Civil society actors in the United States are operating amid profound change. Political coalitions are shifting, public trust in institutions has eroded, and long-standing relationships among nonprofits, government, and philanthropy are breaking down. Leaders across the social sector are feeling deeply uncertain about the sector’s future. (While similar dynamics are unfolding globally, this memo focuses specifically on the United States.)
We see and feel this challenge at The Bridgespan Group. As we reflected on how best to support organizations in this environment, we spoke with a range of leaders and scholars and originally wrote this memo as an internal resource. By publishing it externally, we hope to help social-sector leaders as they consider how their strategies may need to shift. Below, we (briefly) describe the history of civil society in the United States, the assumptions that shaped its modern form, the turbulent crosscurrents that have upended the sector, and competing visions that point to different paths for how civil society may evolve.

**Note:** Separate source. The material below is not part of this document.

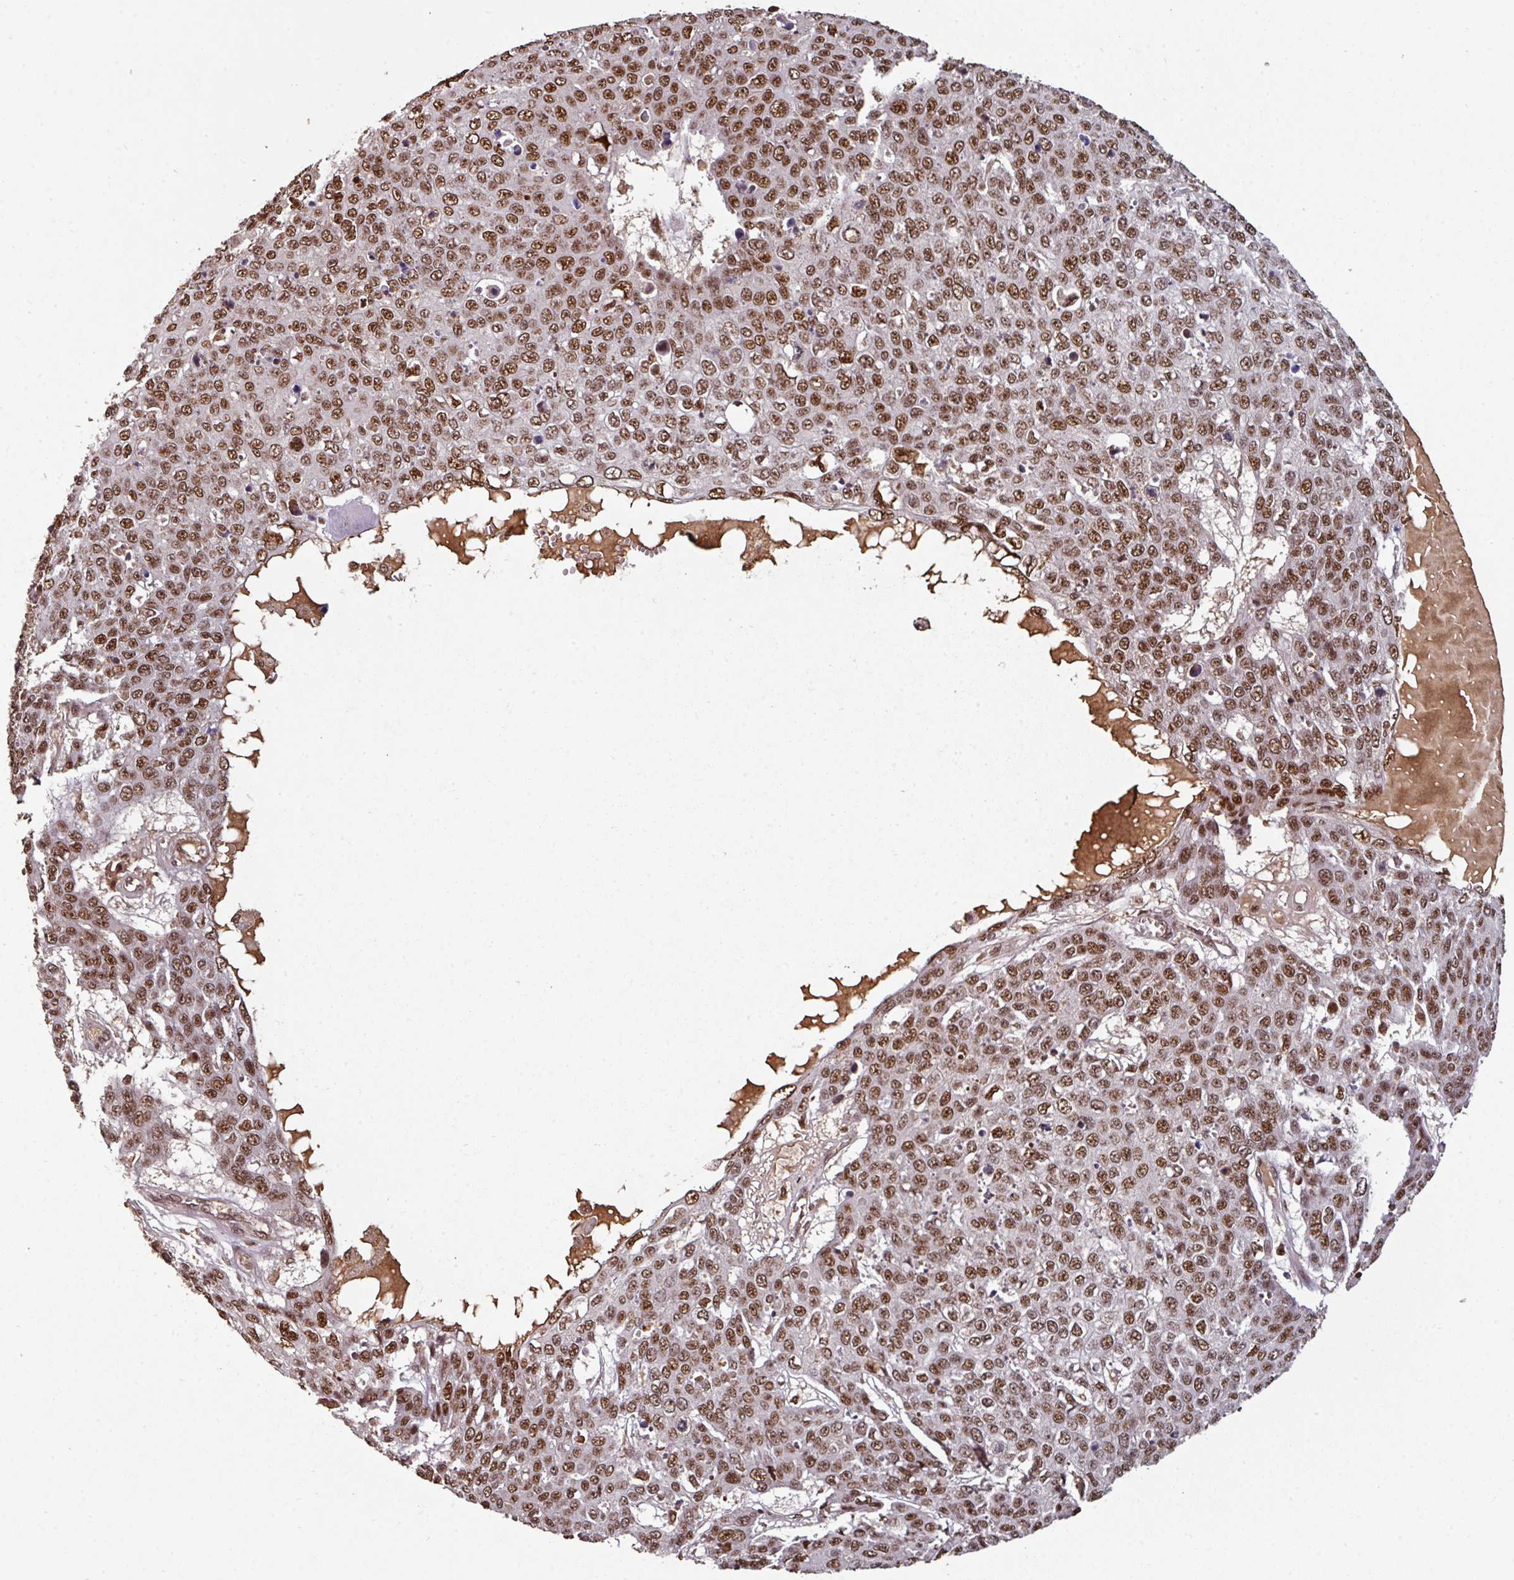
{"staining": {"intensity": "strong", "quantity": ">75%", "location": "nuclear"}, "tissue": "skin cancer", "cell_type": "Tumor cells", "image_type": "cancer", "snomed": [{"axis": "morphology", "description": "Squamous cell carcinoma, NOS"}, {"axis": "topography", "description": "Skin"}], "caption": "Tumor cells exhibit high levels of strong nuclear expression in approximately >75% of cells in human skin cancer (squamous cell carcinoma).", "gene": "POLD1", "patient": {"sex": "male", "age": 71}}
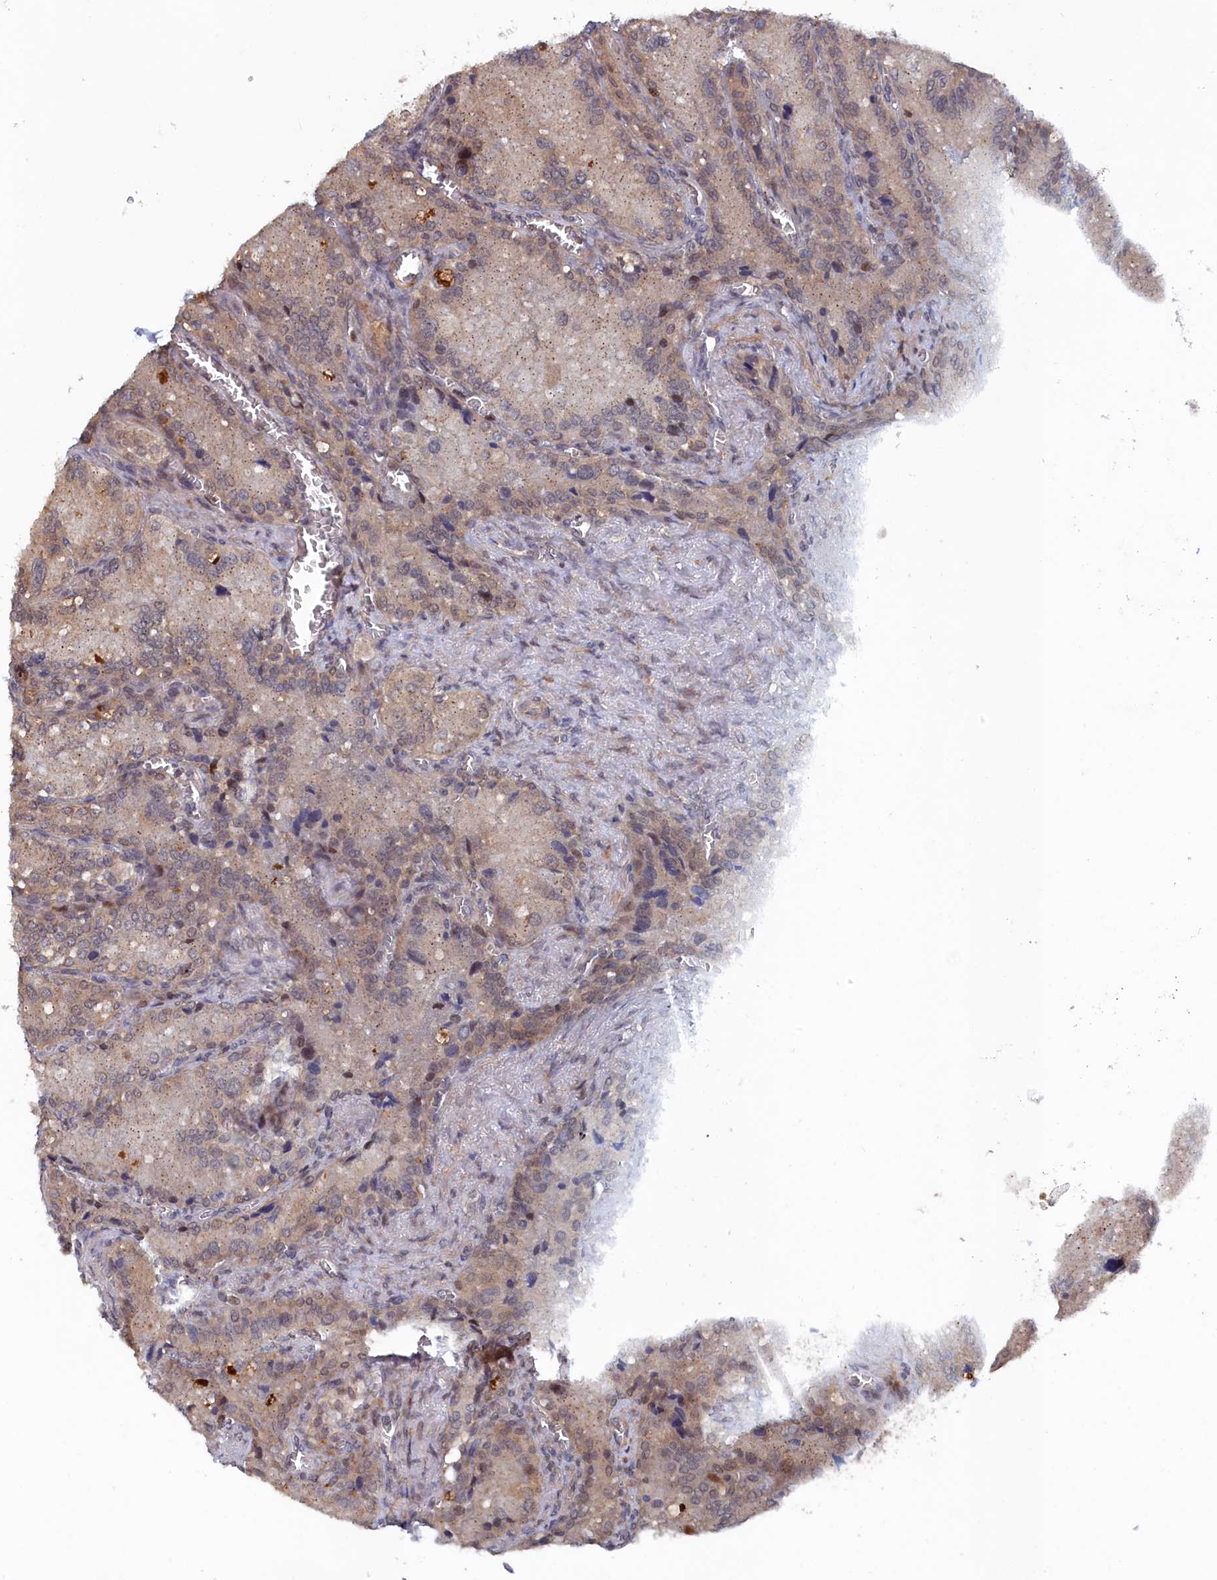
{"staining": {"intensity": "weak", "quantity": "25%-75%", "location": "cytoplasmic/membranous"}, "tissue": "seminal vesicle", "cell_type": "Glandular cells", "image_type": "normal", "snomed": [{"axis": "morphology", "description": "Normal tissue, NOS"}, {"axis": "topography", "description": "Seminal veicle"}], "caption": "Immunohistochemical staining of benign human seminal vesicle displays 25%-75% levels of weak cytoplasmic/membranous protein positivity in about 25%-75% of glandular cells. Using DAB (brown) and hematoxylin (blue) stains, captured at high magnification using brightfield microscopy.", "gene": "ELOVL6", "patient": {"sex": "male", "age": 62}}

We close by outlining a set of questions for leaders. There are no easy answers, but we hope that making the fundamental questions explicit will be useful for leaders grappling with their own versions of what comes next.
Civil Society and Its Early Evolution

Civil society is the realm of associations and activities, outside of government and business, where people come together to “develop and express shared values and take collective action” for the public good, as AEI Senior Fellow Daniel Stid described. It operates at multiple layers, from a largely informal layer of mutual aid groups, faith communities, and local civic committees; to an associational layer that includes unions, membership organizations, and clubs formed to aggregate interests and mobilize constituencies; to a professional layer of nonprofit organizations, human-service providers, multi-service organizations, philanthropies, universities, and advocacy groups, including many operating at a large enough scale to work substantively with public- and private-sector institutions.
The structure and role of civil society in American life have not been static. As relationships among individuals, the private sector, and the public sector have changed, so, too, have the relative influence and shape of civil society’s informal, associational, and professional layers. What many leaders today take to be the familiar configuration of civil society is the product of particular political and economic conditions of our time, just as the configurations of earlier eras were shaped by their times.